> Required work
Pull out each line in the listing below that contains the string "rootRouterConfig".

> Source data
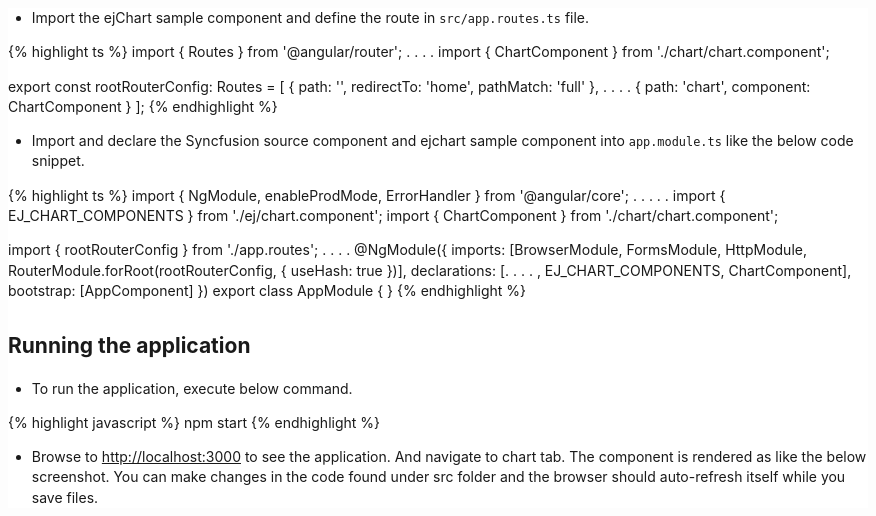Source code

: * Import the ejChart sample component and define the route in `src/app.routes.ts` file.

{% highlight ts %}
import { Routes } from '@angular/router';
. . . . 
import { ChartComponent } from './chart/chart.component';

export const rootRouterConfig: Routes = [
    { path: '', redirectTo: 'home', pathMatch: 'full' },
    . . . . 
    { path: 'chart', component: ChartComponent }
];
{% endhighlight %}

* Import and declare the Syncfusion source component and ejchart sample component into `app.module.ts` like the below code snippet.

{% highlight ts %}
import { NgModule, enableProdMode, ErrorHandler } from '@angular/core';
. . . . . 
import { EJ_CHART_COMPONENTS } from './ej/chart.component';
import { ChartComponent } from './chart/chart.component';

import { rootRouterConfig } from './app.routes';
. . . . 
@NgModule({
  imports: [BrowserModule, FormsModule, HttpModule, RouterModule.forRoot(rootRouterConfig, { useHash: true })],
  declarations: [. . . . , EJ_CHART_COMPONENTS, ChartComponent],
  bootstrap: [AppComponent]
})
export class AppModule { }
{% endhighlight %}

## Running the application

* To run the application, execute below command.

{% highlight javascript %}
npm start
{% endhighlight %}

* Browse to [http://localhost:3000](http://localhost:3000) to see the application. And navigate to chart tab. The component is rendered as like the below screenshot. You can make changes in the code found under src folder and the browser should auto-refresh itself while you save files.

> Written solution
export const rootRouterConfig: Routes = [
import { rootRouterConfig } from './app.routes';
  imports: [BrowserModule, FormsModule, HttpModule, RouterModule.forRoot(rootRouterConfig, { useHash: true })],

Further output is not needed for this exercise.